What to do:
Reproduce exactly the lines below from the one containing "left knee: (454, 470, -33)" through the one containing "left wrist: (628, 476, -35)", including both, and nothing else.

(Pose landmark coordinates)

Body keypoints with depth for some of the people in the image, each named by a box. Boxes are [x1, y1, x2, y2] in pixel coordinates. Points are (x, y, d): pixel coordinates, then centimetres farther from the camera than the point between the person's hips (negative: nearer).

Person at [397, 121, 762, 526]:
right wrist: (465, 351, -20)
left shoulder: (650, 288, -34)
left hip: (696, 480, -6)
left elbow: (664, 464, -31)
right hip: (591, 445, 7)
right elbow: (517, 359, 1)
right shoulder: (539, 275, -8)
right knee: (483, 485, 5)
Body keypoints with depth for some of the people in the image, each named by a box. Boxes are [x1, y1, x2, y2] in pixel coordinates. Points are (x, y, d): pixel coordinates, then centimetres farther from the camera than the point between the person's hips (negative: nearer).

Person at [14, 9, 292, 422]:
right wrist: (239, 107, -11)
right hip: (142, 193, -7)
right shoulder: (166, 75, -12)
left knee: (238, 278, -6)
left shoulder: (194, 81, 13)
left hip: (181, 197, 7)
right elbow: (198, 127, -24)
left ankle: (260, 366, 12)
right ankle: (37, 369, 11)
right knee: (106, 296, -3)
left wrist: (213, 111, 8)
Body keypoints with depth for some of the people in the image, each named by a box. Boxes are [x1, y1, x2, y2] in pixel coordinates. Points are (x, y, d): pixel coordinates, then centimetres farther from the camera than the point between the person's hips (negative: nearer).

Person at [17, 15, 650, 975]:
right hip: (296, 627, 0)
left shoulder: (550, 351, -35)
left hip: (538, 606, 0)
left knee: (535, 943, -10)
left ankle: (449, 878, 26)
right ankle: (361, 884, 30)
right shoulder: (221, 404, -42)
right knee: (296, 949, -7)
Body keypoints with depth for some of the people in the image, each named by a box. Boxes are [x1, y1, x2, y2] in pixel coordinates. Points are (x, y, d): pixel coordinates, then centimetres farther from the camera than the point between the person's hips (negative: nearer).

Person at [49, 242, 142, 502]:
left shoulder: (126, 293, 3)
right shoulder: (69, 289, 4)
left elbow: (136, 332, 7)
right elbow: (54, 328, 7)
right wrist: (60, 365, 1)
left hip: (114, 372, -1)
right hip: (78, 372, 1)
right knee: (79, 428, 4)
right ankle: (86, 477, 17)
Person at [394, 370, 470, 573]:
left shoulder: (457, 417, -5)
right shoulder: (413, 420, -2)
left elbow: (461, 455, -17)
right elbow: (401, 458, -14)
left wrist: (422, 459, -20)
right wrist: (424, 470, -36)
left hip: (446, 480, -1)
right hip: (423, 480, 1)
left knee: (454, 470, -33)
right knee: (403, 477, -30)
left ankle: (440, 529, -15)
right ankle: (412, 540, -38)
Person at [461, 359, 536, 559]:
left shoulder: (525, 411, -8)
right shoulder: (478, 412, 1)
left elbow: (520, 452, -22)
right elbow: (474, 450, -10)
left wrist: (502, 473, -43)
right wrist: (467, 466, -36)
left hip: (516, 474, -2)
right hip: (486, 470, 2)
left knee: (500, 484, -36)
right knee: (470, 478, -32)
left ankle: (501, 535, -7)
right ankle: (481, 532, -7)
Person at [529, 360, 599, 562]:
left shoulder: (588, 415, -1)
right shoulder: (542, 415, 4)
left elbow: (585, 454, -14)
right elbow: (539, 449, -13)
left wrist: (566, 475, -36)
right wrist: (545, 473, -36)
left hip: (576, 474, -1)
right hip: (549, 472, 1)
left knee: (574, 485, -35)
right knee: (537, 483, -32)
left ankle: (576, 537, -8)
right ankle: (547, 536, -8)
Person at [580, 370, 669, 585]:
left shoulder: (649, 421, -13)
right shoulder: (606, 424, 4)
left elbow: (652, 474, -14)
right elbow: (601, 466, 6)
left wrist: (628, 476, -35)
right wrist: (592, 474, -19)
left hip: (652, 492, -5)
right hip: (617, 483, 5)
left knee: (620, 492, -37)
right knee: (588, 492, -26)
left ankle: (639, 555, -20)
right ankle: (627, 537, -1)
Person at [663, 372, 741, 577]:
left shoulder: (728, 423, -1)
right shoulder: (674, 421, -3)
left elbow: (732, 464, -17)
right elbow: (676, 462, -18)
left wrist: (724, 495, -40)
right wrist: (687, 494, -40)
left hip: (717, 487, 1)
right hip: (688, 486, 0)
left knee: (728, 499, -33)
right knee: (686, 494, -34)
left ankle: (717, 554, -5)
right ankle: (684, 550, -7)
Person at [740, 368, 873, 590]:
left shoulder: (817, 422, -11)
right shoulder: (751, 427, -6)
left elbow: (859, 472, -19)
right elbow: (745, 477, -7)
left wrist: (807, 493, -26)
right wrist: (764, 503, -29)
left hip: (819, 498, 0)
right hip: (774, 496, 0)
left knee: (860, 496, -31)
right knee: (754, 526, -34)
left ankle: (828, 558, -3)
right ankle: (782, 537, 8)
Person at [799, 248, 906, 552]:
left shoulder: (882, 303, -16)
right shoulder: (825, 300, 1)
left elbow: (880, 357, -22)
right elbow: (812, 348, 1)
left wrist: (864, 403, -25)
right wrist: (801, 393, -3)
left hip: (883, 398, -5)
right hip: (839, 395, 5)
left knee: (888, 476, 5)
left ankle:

Task output:
left knee: (454, 470, -33)
right knee: (403, 477, -30)
left ankle: (440, 529, -15)
right ankle: (412, 540, -38)
Person at [461, 359, 536, 559]:
left shoulder: (525, 411, -8)
right shoulder: (478, 412, 1)
left elbow: (520, 452, -22)
right elbow: (474, 450, -10)
left wrist: (502, 473, -43)
right wrist: (467, 466, -36)
left hip: (516, 474, -2)
right hip: (486, 470, 2)
left knee: (500, 484, -36)
right knee: (470, 478, -32)
left ankle: (501, 535, -7)
right ankle: (481, 532, -7)
Person at [529, 360, 599, 562]:
left shoulder: (588, 415, -1)
right shoulder: (542, 415, 4)
left elbow: (585, 454, -14)
right elbow: (539, 449, -13)
left wrist: (566, 475, -36)
right wrist: (545, 473, -36)
left hip: (576, 474, -1)
right hip: (549, 472, 1)
left knee: (574, 485, -35)
right knee: (537, 483, -32)
left ankle: (576, 537, -8)
right ankle: (547, 536, -8)
Person at [580, 370, 669, 585]:
left shoulder: (649, 421, -13)
right shoulder: (606, 424, 4)
left elbow: (652, 474, -14)
right elbow: (601, 466, 6)
left wrist: (628, 476, -35)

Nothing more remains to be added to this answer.